JEANNE

JEANNE de Jean Robert-Charrier

 

avec Nicole Croisille, Charles Templon, Florence Muller, Geoffrey Palisse

 

Mise en scène Jean-Luc Revol

 

 

J'aime bien la salle du Petit Saint-Martin, elle est à taille humaine, on y voit bien de partout et le plateau est large. La programmation y est souvent de qualité et sa jauge permet une certaine audace dans le choix des spectacles.

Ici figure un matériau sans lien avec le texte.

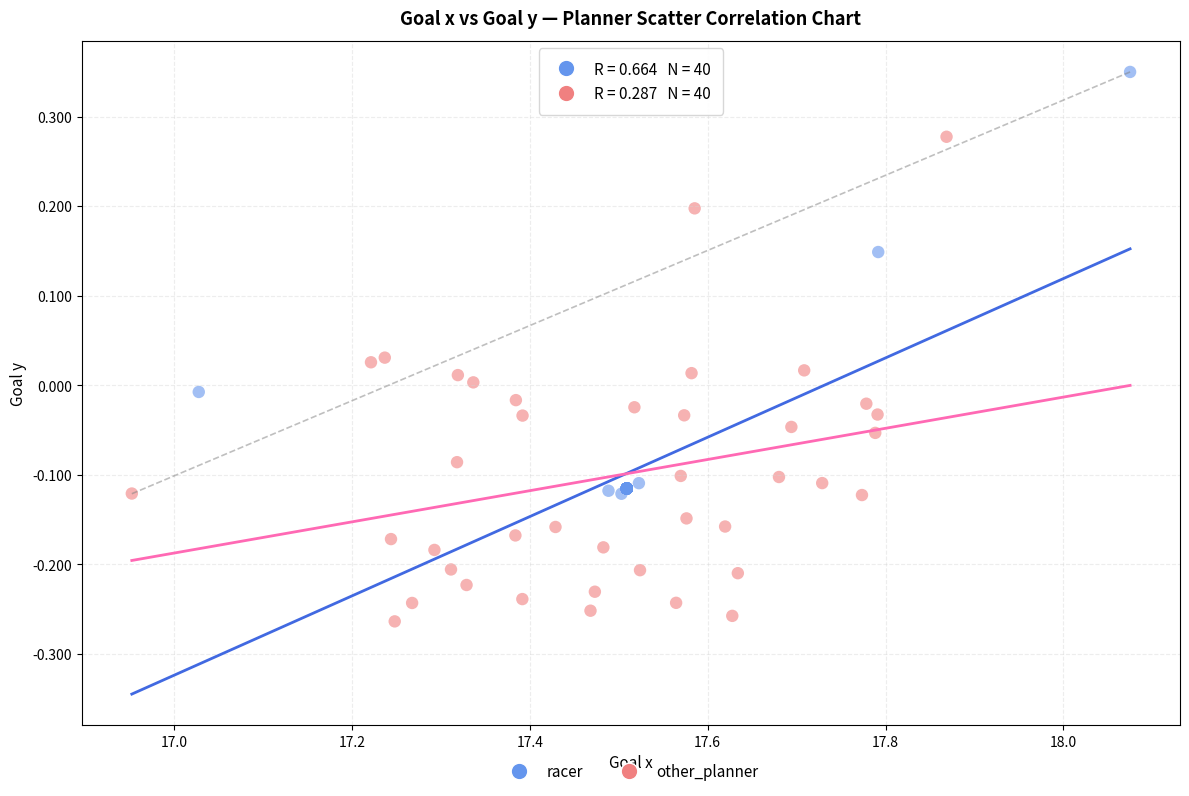

Which series contains the highest Y value?

racer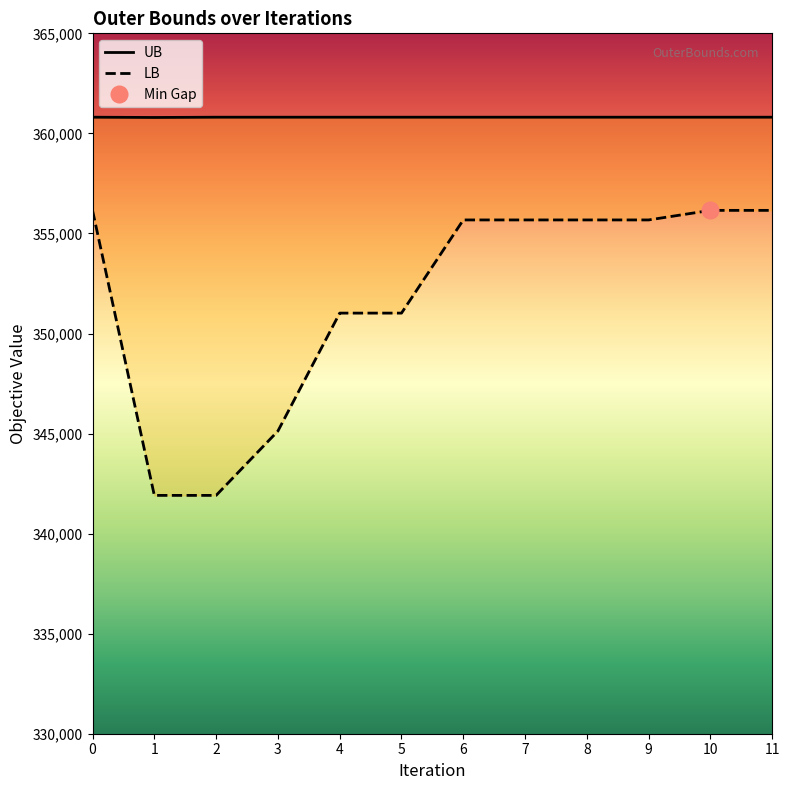

Reading right to left, what are all the values shown in this chart?

UB: 11=360809	10=360809	9=360809	8=360809	7=360809	6=360809	5=360809	4=360809	3=360809	2=360809	1=360795	0=360809
LB: 11=356153	10=356153	9=355675	8=355675	7=355675	6=355675	5=351019	4=351019	3=345125	2=341910	1=341910	0=356153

Jeanne est donc l'histoire d'une retraitée qui vit dans l'isolement d'un grand immeuble. Coupée de sa famille, de ses amis - si tant est qu'elle en eût un jour - se méfiant de ses voisins, elle vit recluse et oubliée au point que personne ne l'appelle pour son anniversaire ! Il est vrai que cette Jeanne file un mauvais coton : on en vient vite à se demander si elle ne travaille pas un peu du chapeau... C'est donc un conte de la misère ordinaire qui se joue sous nos yeux, avec son mix d'aigreur, de repli sur soi et d'amour perdu. C'est là qu'interviennent les services sociaux de la mairie avec leur panoplie d'aide aux personnes âgées et dépendantes, dans leur inimitable verbiage administratif et euphémique.

Il est finalement décidé qu'un plateau repas sera apporté à Jeanne chaque jour gratuitement. C'est le jeune Marin qui s'en chargera. Très vite, une relation spéciale va se nouer entre ses deux êtres...

Si cette pièce évite l'écueil de dégouliner de bons sentiments dans cette rencontre entre deux solitudes, elle perd en compréhension des motivations de chacun des deux personnages. On ne sait pas où Jeanne veut en venir, on ne comprend pas l'attachement instantané de Marin pour elle. De même, la façon dont chacun se livre dans de vrais-faux monologues est pour le moins fabriquée et sent la grosse ficelle.

Parfois, on sent même que c'est l'auteur qui n'a pas résisté à la tentation de donner un peu maladroitement sa vision personnelle de la société.

Je ne vous parlerai pas en revanche de la fin qui, à mon avis, ne justifiait pas les moyens.

Autre bizarrerie, le non choix entre réalisme et burlesque qui nuit à la ligne dramaturgique en produisant une curieuse hybridation.

On sort finalement de là avec la sensation que les propos n'ont pas été à la hauteur du sujet.

A noter : les interventions de l'adjointe au maire sur la politique sociale de la ville, tout en décalage : un régal ! Par contre, plus tard, son coming-out sur l’hypocrisie de la politique sociale est (malgré la comédienne) un non sens pour son personnage.

Côté interprétation, Nicole Croisille (Jeanne) fait le job avec rigueur, mais sans apporter le petit plus qui rendrait son personnage possible, Charles Templon (Marin) est lui vraiment bon, même si son personnage tient de la gageure, et Florence Muller (Adjointe du maire) est parfaite.

En résumé, malgré un indéniable savoir-faire, quelque chose donne à penser que cette histoire n'a pas trouvé ici sa forme indiscutable.